スタート後。隆盛はやはり、かなりのスピードで相手全員を追い抜かし意図も簡単に紙に辿り着いた。
紙を確認すると、当たりを少し見回し係でぼんやりと突っ立っていた詩帆の手を掴みいきなり走り出す。
「え、何、なに隆盛!」
「お前が借り物だ。じっとしてろ」
「ちょ、」
走ると遅いと考えたのか(この辺りは遼介と思考が少し似ている)、いきなり詩帆を肩に担ぎ上げた。
もちろんただで担ぎ上げられる詩帆ではない.........のだが、体格差により逃げることも出来ない。
そうして詩帆はとりあえず、叫んだ。
「おおおぉ、おろ、降ろしてぇ!」
「大丈夫だ、大人しくしていれば手荒なことはしない。逃げれば命はないと思え」
「それヤクザのセリフでしょ?!」
「?何故ここで八九座さんが出てくるんだ」
「それは遼介の側近、ってそうじゃなくてっ」
暴れる詩帆を諸共せず走り切り、隆盛は悠々とゴールを果たした。
ようやっと肩から降ろされた詩帆。
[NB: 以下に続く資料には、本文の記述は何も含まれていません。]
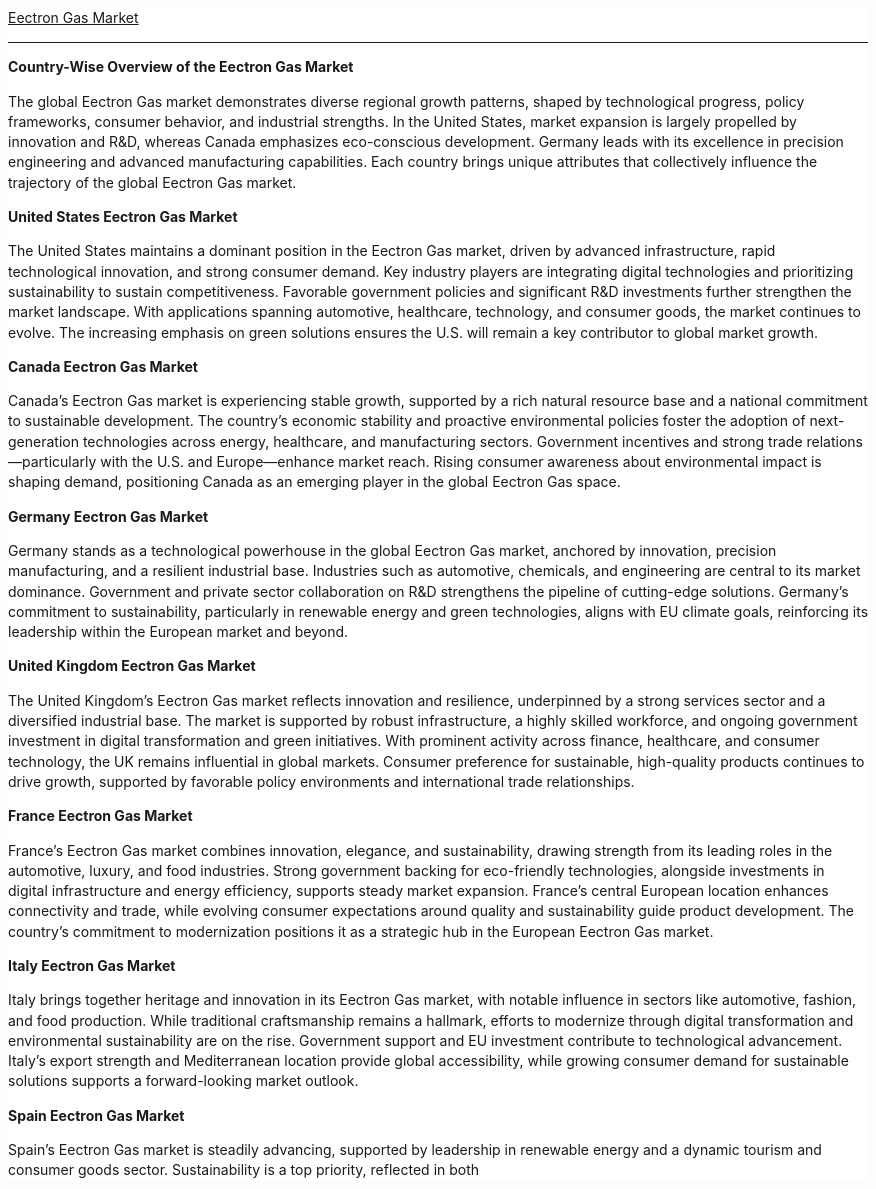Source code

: <a href="https://www.marketresearchintellect.com/ask-for-discount/?rid=515119&amp;utm_source=Github-April&amp;utm_medium=019">Eectron Gas Market</a></p></blockquote><hr /><p class="" data-start="217" data-end="261"><strong data-start="217" data-end="261">Country-Wise Overview of the Eectron Gas Market</strong></p><p class="" data-start="263" data-end="774">The global Eectron Gas market demonstrates diverse regional growth patterns, shaped by technological progress, policy frameworks, consumer behavior, and industrial strengths. In the United States, market expansion is largely propelled by innovation and R&amp;D, whereas Canada emphasizes eco-conscious development. Germany leads with its excellence in precision engineering and advanced manufacturing capabilities. Each country brings unique attributes that collectively influence the trajectory of the global Eectron Gas market.</p><p class="" data-start="776" data-end="1421"><strong data-start="776" data-end="805">United States Eectron Gas Market</strong></p><p class="" data-start="776" data-end="1421">The United States maintains a dominant position in the Eectron Gas market, driven by advanced infrastructure, rapid technological innovation, and strong consumer demand. Key industry players are integrating digital technologies and prioritizing sustainability to sustain competitiveness. Favorable government policies and significant R&amp;D investments further strengthen the market landscape. With applications spanning automotive, healthcare, technology, and consumer goods, the market continues to evolve. The increasing emphasis on green solutions ensures the U.S. will remain a key contributor to global market growth.</p><p class="" data-start="1423" data-end="2019"><strong data-start="1423" data-end="1445">Canada Eectron Gas Market</strong></p><p class="" data-start="1423" data-end="2019">Canada&rsquo;s Eectron Gas market is experiencing stable growth, supported by a rich natural resource base and a national commitment to sustainable development. The country&rsquo;s economic stability and proactive environmental policies foster the adoption of next-generation technologies across energy, healthcare, and manufacturing sectors. Government incentives and strong trade relations&mdash;particularly with the U.S. and Europe&mdash;enhance market reach. Rising consumer awareness about environmental impact is shaping demand, positioning Canada as an emerging player in the global Eectron Gas space.</p><p class="" data-start="2021" data-end="2591"><strong data-start="2021" data-end="2044">Germany Eectron Gas Market</strong></p><p class="" data-start="2021" data-end="2591">Germany stands as a technological powerhouse in the global Eectron Gas market, anchored by innovation, precision manufacturing, and a resilient industrial base. Industries such as automotive, chemicals, and engineering are central to its market dominance. Government and private sector collaboration on R&amp;D strengthens the pipeline of cutting-edge solutions. Germany&rsquo;s commitment to sustainability, particularly in renewable energy and green technologies, aligns with EU climate goals, reinforcing its leadership within the European market and beyond.</p><p class="" data-start="2593" data-end="3221"><strong data-start="2593" data-end="2623">United Kingdom Eectron Gas Market</strong></p><p class="" data-start="2593" data-end="3221">The United Kingdom&rsquo;s Eectron Gas market reflects innovation and resilience, underpinned by a strong services sector and a diversified industrial base. The market is supported by robust infrastructure, a highly skilled workforce, and ongoing government investment in digital transformation and green initiatives. With prominent activity across finance, healthcare, and consumer technology, the UK remains influential in global markets. Consumer preference for sustainable, high-quality products continues to drive growth, supported by favorable policy environments and international trade relationships.</p><p class="" data-start="3223" data-end="3838"><strong data-start="3223" data-end="3245">France Eectron Gas Market</strong></p><p class="" data-start="3223" data-end="3838">France&rsquo;s Eectron Gas market combines innovation, elegance, and sustainability, drawing strength from its leading roles in the automotive, luxury, and food industries. Strong government backing for eco-friendly technologies, alongside investments in digital infrastructure and energy efficiency, supports steady market expansion. France&rsquo;s central European location enhances connectivity and trade, while evolving consumer expectations around quality and sustainability guide product development. The country&rsquo;s commitment to modernization positions it as a strategic hub in the European Eectron Gas market.</p><p class="" data-start="3840" data-end="4422"><strong data-start="3840" data-end="3861">Italy Eectron Gas Market</strong></p><p class="" data-start="3840" data-end="4422">Italy brings together heritage and innovation in its Eectron Gas market, with notable influence in sectors like automotive, fashion, and food production. While traditional craftsmanship remains a hallmark, efforts to modernize through digital transformation and environmental sustainability are on the rise. Government support and EU investment contribute to technological advancement. Italy&rsquo;s export strength and Mediterranean location provide global accessibility, while growing consumer demand for sustainable solutions supports a forward-looking market outlook.</p><p class="" data-start="4424" data-end="4975"><strong data-start="4424" data-end="4445">Spain Eectron Gas Market</strong></p><p class="" data-start="4424" data-end="4975">Spain&rsquo;s Eectron Gas market is steadily advancing, supported by leadership in renewable energy and a dynamic tourism and consumer goods sector. Sustainability is a top priority, reflected in both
息も絶え絶えに恨めしそうに隆盛を睨 めつけた。
「なん...だったの......借り物...お、俺が...借り物って、どう...いう」
「お題が「大切な人」だったんだ。許せ」
「なっっっ、」
みるみるうちに、顔が茹でダコのように赤くなっていく。
余裕綽々と答えた隆盛はなんだ?と赤くなった詩帆の頬を触る。
「お前は大切な人、の部類に入るんだ。確かに遼介も大事だが、お前も大切だ」
「〜〜っ、〜〜〜〜っ」
詩帆は声にならぬ悲鳴を上げ
隆盛に腹パンを1発食らわせたのであった。